TASK GOAL –
Please transcribe the listing below with every word intact.

RECORDED INFORMATION –

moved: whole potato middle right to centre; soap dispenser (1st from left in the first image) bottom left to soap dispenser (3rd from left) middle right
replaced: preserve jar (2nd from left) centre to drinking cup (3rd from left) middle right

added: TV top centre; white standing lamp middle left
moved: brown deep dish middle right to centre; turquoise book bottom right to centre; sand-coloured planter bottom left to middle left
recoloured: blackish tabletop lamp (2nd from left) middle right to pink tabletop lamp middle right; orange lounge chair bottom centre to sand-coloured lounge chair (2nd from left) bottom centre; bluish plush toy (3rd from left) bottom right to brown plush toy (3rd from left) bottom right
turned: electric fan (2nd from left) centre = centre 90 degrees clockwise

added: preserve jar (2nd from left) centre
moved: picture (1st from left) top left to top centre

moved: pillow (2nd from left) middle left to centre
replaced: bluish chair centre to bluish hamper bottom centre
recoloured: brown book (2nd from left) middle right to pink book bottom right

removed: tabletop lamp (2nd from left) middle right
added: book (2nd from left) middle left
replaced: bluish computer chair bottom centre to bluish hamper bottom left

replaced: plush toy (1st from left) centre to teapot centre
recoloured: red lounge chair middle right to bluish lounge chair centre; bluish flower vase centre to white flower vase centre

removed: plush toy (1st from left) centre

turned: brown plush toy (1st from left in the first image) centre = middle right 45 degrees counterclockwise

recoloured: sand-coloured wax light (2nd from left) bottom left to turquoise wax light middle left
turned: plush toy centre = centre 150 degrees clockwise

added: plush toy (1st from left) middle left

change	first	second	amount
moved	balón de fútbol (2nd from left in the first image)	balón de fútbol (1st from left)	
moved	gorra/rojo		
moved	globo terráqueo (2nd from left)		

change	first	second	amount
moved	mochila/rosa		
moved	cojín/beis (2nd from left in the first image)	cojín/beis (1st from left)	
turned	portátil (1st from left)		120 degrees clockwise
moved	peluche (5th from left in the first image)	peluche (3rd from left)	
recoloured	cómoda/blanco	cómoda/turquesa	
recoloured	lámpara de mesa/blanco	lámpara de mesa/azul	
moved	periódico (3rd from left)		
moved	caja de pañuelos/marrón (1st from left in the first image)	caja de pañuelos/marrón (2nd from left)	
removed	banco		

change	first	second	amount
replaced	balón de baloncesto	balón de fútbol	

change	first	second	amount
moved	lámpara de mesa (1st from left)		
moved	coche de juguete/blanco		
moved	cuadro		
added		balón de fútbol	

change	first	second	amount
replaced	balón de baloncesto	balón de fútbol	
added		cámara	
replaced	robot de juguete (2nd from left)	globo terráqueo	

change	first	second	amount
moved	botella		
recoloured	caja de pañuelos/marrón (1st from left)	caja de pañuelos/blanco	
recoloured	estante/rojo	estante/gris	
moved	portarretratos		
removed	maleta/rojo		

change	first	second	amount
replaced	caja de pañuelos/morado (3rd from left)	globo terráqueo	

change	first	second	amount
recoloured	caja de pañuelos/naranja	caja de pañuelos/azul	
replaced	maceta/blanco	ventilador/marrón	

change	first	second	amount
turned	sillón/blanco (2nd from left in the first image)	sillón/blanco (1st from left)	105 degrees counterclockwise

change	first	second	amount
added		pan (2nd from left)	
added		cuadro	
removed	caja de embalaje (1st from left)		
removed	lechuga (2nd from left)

ANSWER SPACE –
moved: whole potato middle right to centre; soap dispenser (1st from left in the first image) bottom left to soap dispenser (3rd from left) middle right
replaced: preserve jar (2nd from left) centre to drinking cup (3rd from left) middle right

added: TV top centre; white standing lamp middle left
moved: brown deep dish middle right to centre; turquoise book bottom right to centre; sand-coloured planter bottom left to middle left
recoloured: blackish tabletop lamp (2nd from left) middle right to pink tabletop lamp middle right; orange lounge chair bottom centre to sand-coloured lounge chair (2nd from left) bottom centre; bluish plush toy (3rd from left) bottom right to brown plush toy (3rd from left) bottom right
turned: electric fan (2nd from left) centre = centre 90 degrees clockwise

added: preserve jar (2nd from left) centre
moved: picture (1st from left) top left to top centre

moved: pillow (2nd from left) middle left to centre
replaced: bluish chair centre to bluish hamper bottom centre
recoloured: brown book (2nd from left) middle right to pink book bottom right

removed: tabletop lamp (2nd from left) middle right
added: book (2nd from left) middle left
replaced: bluish computer chair bottom centre to bluish hamper bottom left

replaced: plush toy (1st from left) centre to teapot centre
recoloured: red lounge chair middle right to bluish lounge chair centre; bluish flower vase centre to white flower vase centre

removed: plush toy (1st from left) centre

turned: brown plush toy (1st from left in the first image) centre = middle right 45 degrees counterclockwise

recoloured: sand-coloured wax light (2nd from left) bottom left to turquoise wax light middle left
turned: plush toy centre = centre 150 degrees clockwise

added: plush toy (1st from left) middle left

change	first	second	amount
moved	balón de fútbol (2nd from left in the first image)	balón de fútbol (1st from left)	
moved	gorra/rojo		
moved	globo terráqueo (2nd from left)		

change	first	second	amount
moved	mochila/rosa		
moved	cojín/beis (2nd from left in the first image)	cojín/beis (1st from left)	
turned	portátil (1st from left)		120 degrees clockwise
moved	peluche (5th from left in the first image)	peluche (3rd from left)	
recoloured	cómoda/blanco	cómoda/turquesa	
recoloured	lámpara de mesa/blanco	lámpara de mesa/azul	
moved	periódico (3rd from left)		
moved	caja de pañuelos/marrón (1st from left in the first image)	caja de pañuelos/marrón (2nd from left)	
removed	banco		

change	first	second	amount
replaced	balón de baloncesto	balón de fútbol	

change	first	second	amount
moved	lámpara de mesa (1st from left)		
moved	coche de juguete/blanco		
moved	cuadro		
added		balón de fútbol	

change	first	second	amount
replaced	balón de baloncesto	balón de fútbol	
added		cámara	
replaced	robot de juguete (2nd from left)	globo terráqueo	

change	first	second	amount
moved	botella		
recoloured	caja de pañuelos/marrón (1st from left)	caja de pañuelos/blanco	
recoloured	estante/rojo	estante/gris	
moved	portarretratos		
removed	maleta/rojo		

change	first	second	amount
replaced	caja de pañuelos/morado (3rd from left)	globo terráqueo	

change	first	second	amount
recoloured	caja de pañuelos/naranja	caja de pañuelos/azul	
replaced	maceta/blanco	ventilador/marrón	

change	first	second	amount
turned	sillón/blanco (2nd from left in the first image)	sillón/blanco (1st from left)	105 degrees counterclockwise

change	first	second	amount
added		pan (2nd from left)	
added		cuadro	
removed	caja de embalaje (1st from left)		
removed	lechuga (2nd from left)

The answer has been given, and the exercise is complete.